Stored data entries
· · ·

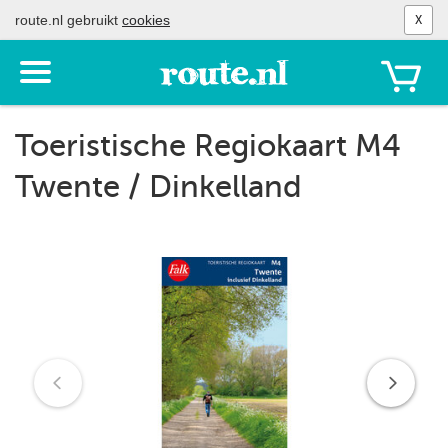
route.nl gebruikt
cookies
X
Toon
het
menu
Toeristische Regiokaart M4
Twente / Dinkelland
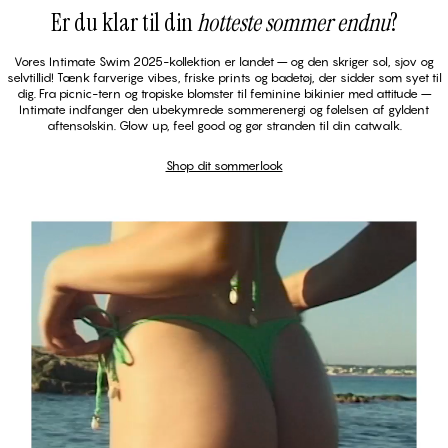
Er du klar til din
hotteste sommer endnu
Shop dit sommerlook
?
Vores Intimate Swim 2025-kollektion er landet – og den skriger sol, sjov og
selvtillid! Tænk farverige vibes, friske prints og badetøj, der sidder som syet til
dig. Fra picnic-tern og tropiske blomster til feminine bikinier med attitude –
Intimate indfanger den ubekymrede sommerenergi og følelsen af gyldent
ROSIE - Ditsy Floral Blue
aftensolskin. Glow up, feel good og gør stranden til din catwalk.
Tai Bikini Trusse
Shop dit sommerlook
ROSIE - Ditsy Floral Blue
Trekant Bikini Top
Top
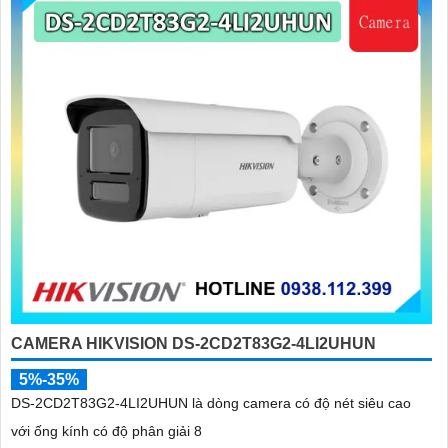
CAMERA HIKVISION DS-2CD2T83G2-4LI2UHUN
5%-35%
DS-2CD2T83G2-4LI2UHUN là dòng camera có độ nét siêu cao
với ống kính có độ phân giải 8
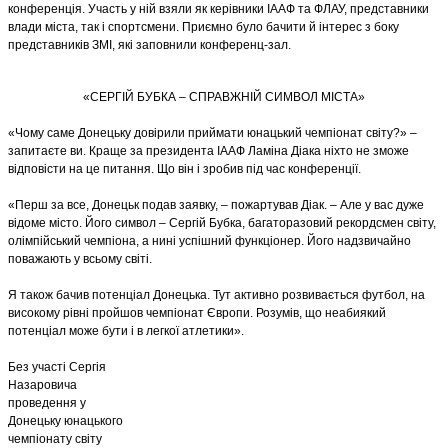
конференція. Участь у ній взяли як керівники ІААФ та ФЛАУ, представники
влади міста, так і спортсмени. Приємно було бачити й інтерес з боку
представників ЗМІ, які заповнили конференц-зал.
«СЕРГІЙ БУБКА – СПРАВЖНІЙ СИМВОЛ МІСТА»
«Чому саме Донецьку довірили приймати юнацький чемпіонат світу?» –
запитаєте ви. Краще за президента ІААФ Ламіна Діака ніхто не зможе
відповісти на це питання. Що він і зробив під час конференції.
«Перш за все, Донецьк подав заявку, – пожартував Діак. – Але у вас дуже
відоме місто. Його символ – Сергій Бубка, багаторазовий рекордсмен світу,
олімпійський чемпіона, а нині успішний функціонер. Його надзвичайно
поважають у всьому світі.
Я також бачив потенціал Донецька. Тут активно розвивається футбол, на
високому рівні пройшов чемпіонат Європи. Розумів, що неабиякий
потенціал може бути і в легкої атлетики».
Без участі Сергія
Назаровича
проведення у
Донецьку юнацького
чемпіонату світу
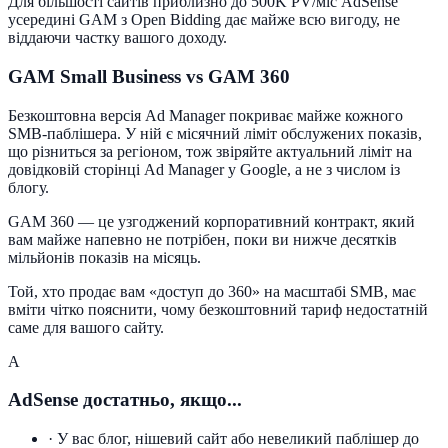
Для більшості сайтів приблизно до 500K PV/міс AdSense
усередині GAM з Open Bidding дає майже всю вигоду, не
віддаючи частку вашого доходу.
GAM Small Business vs GAM 360
Безкоштовна версія Ad Manager покриває майже кожного
SMB-паблішера. У ній є місячний ліміт обслужених показів,
що різниться за регіоном, тож звіряйте актуальний ліміт на
довідковій сторінці Ad Manager у Google, а не з числом із
блогу.
GAM 360 — це узгоджений корпоративний контракт, який
вам майже напевно не потрібен, поки ви нижче десятків
мільйонів показів на місяць.
Той, хто продає вам «доступ до 360» на масштабі SMB, має
вміти чітко пояснити, чому безкоштовний тариф недостатній
саме для вашого сайту.
A
AdSense достатньо, якщо...
·
У вас блог, нішевий сайт або невеликий паблішер до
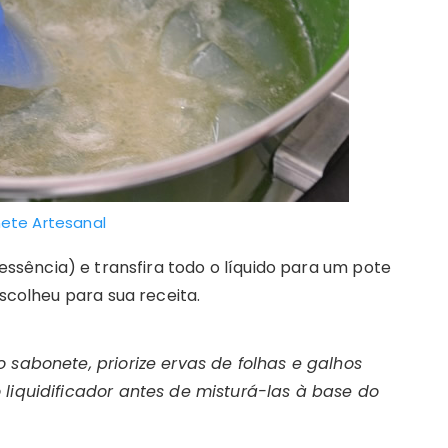
ete Artesanal
essência) e transfira todo o líquido para um pote
escolheu para sua receita.
 sabonete, priorize ervas de folhas e galhos
 liquidificador antes de misturá-las à base do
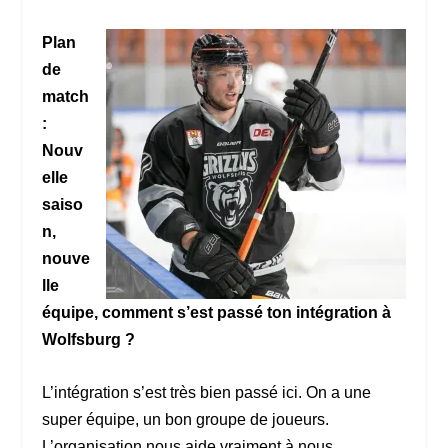
Plan
de
match
:
Nouv
elle
saiso
n,
nouve
lle
équipe, comment s’est passé ton intégration à
Wolfsburg ?
L’intégration s’est très bien passé ici. On a une
super équipe, un bon groupe de joueurs.
L’organisation nous aide vraiment à nous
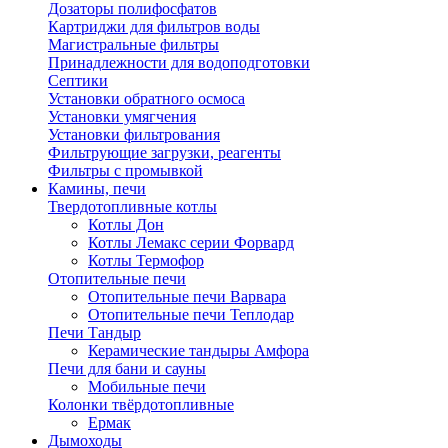
Дозаторы полифосфатов
Картриджи для фильтров воды
Магистральные фильтры
Принадлежности для водоподготовки
Септики
Установки обратного осмоса
Установки умягчения
Установки фильтрования
Фильтрующие загрузки, реагенты
Фильтры с промывкой
Камины, печи
Твердотопливные котлы
Котлы Дон
Котлы Лемакс серии Форвард
Котлы Термофор
Отопительные печи
Отопительные печи Варвара
Отопительные печи Теплодар
Печи Тандыр
Керамические тандыры Амфора
Печи для бани и сауны
Мобильные печи
Колонки твёрдотопливные
Ермак
Дымоходы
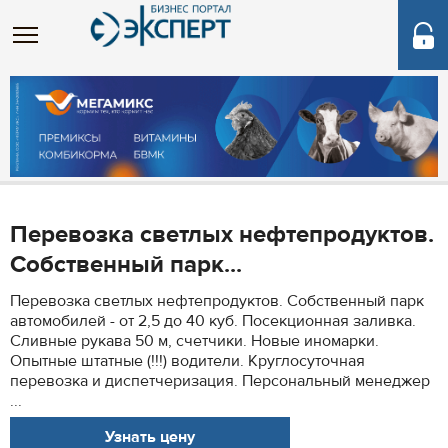
Перевозка светлых нефтепродуктов.
Собственный парк...
Перевозка светлых нефтепродуктов. Собственный парк
автомобилей - от 2,5 до 40 куб. Посекционная заливка.
Сливные рукава 50 м, счетчики. Новые иномарки.
Опытные штатные (!!!) водители. Круглосуточная
перевозка и диспетчеризация. Персональный менеджер
...
Узнать цену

· · ·

YOUR GOAL: Reproduce the text of all the records above word for word, omitting the pictures.

WRITTEN SOLUTION:
route.nl gebruikt
cookies
X
Toon
het
menu
Toeristische Regiokaart M4
Twente / Dinkelland
Er du klar til din
hotteste sommer endnu
Shop dit sommerlook
?
Vores Intimate Swim 2025-kollektion er landet – og den skriger sol, sjov og
selvtillid! Tænk farverige vibes, friske prints og badetøj, der sidder som syet til
dig. Fra picnic-tern og tropiske blomster til feminine bikinier med attitude –
Intimate indfanger den ubekymrede sommerenergi og følelsen af gyldent
ROSIE - Ditsy Floral Blue
aftensolskin. Glow up, feel good og gør stranden til din catwalk.
Tai Bikini Trusse
Shop dit sommerlook
ROSIE - Ditsy Floral Blue
Trekant Bikini Top
Top
CAMERA HIKVISION DS-2CD2T83G2-4LI2UHUN
5%-35%
DS-2CD2T83G2-4LI2UHUN là dòng camera có độ nét siêu cao
với ống kính có độ phân giải 8
конференція. Участь у ній взяли як керівники ІААФ та ФЛАУ, представники
влади міста, так і спортсмени. Приємно було бачити й інтерес з боку
представників ЗМІ, які заповнили конференц-зал.
«СЕРГІЙ БУБКА – СПРАВЖНІЙ СИМВОЛ МІСТА»
«Чому саме Донецьку довірили приймати юнацький чемпіонат світу?» –
запитаєте ви. Краще за президента ІААФ Ламіна Діака ніхто не зможе
відповісти на це питання. Що він і зробив під час конференції.
«Перш за все, Донецьк подав заявку, – пожартував Діак. – Але у вас дуже
відоме місто. Його символ – Сергій Бубка, багаторазовий рекордсмен світу,
олімпійський чемпіона, а нині успішний функціонер. Його надзвичайно
поважають у всьому світі.
Я також бачив потенціал Донецька. Тут активно розвивається футбол, на
високому рівні пройшов чемпіонат Європи. Розумів, що неабиякий
потенціал може бути і в легкої атлетики».
Без участі Сергія
Назаровича
проведення у
Донецьку юнацького
чемпіонату світу
Для більшості сайтів приблизно до 500K PV/міс AdSense
усередині GAM з Open Bidding дає майже всю вигоду, не
віддаючи частку вашого доходу.
GAM Small Business vs GAM 360
Безкоштовна версія Ad Manager покриває майже кожного
SMB-паблішера. У ній є місячний ліміт обслужених показів,
що різниться за регіоном, тож звіряйте актуальний ліміт на
довідковій сторінці Ad Manager у Google, а не з числом із
блогу.
GAM 360 — це узгоджений корпоративний контракт, який
вам майже напевно не потрібен, поки ви нижче десятків
мільйонів показів на місяць.
Той, хто продає вам «доступ до 360» на масштабі SMB, має
вміти чітко пояснити, чому безкоштовний тариф недостатній
саме для вашого сайту.
A
AdSense достатньо, якщо...
·
У вас блог, нішевий сайт або невеликий паблішер до
ete Artesanal
essência) e transfira todo o líquido para um pote
escolheu para sua receita.
 sabonete, priorize ervas de folhas e galhos
 liquidificador antes de misturá-las à base do
Plan
de
match
:
Nouv
elle
saiso
n,
nouve
lle
équipe, comment s’est passé ton intégration à
Wolfsburg ?
L’intégration s’est très bien passé ici. On a une
super équipe, un bon groupe de joueurs.
L’organisation nous aide vraiment à nous
Дозаторы полифосфатов
Картриджи для фильтров воды
Магистральные фильтры
Принадлежности для водоподготовки
Септики
Установки обратного осмоса
Установки умягчения
Установки фильтрования
Фильтрующие загрузки, реагенты
Фильтры с промывкой
Камины, печи
Твердотопливные котлы
Котлы Дон
Котлы Лемакс серии Форвард
Котлы Термофор
Отопительные печи
Отопительные печи Варвара
Отопительные печи Теплодар
Печи Тандыр
Керамические тандыры Амфора
Печи для бани и сауны
Мобильные печи
Колонки твёрдотопливные
Ермак
Дымоходы
Перевозка светлых нефтепродуктов.
Собственный парк...
Перевозка светлых нефтепродуктов. Собственный парк
автомобилей - от 2,5 до 40 куб. Посекционная заливка.
Сливные рукава 50 м, счетчики. Новые иномарки.
Опытные штатные (!!!) водители. Круглосуточная
перевозка и диспетчеризация. Персональный менеджер
...
Узнать цену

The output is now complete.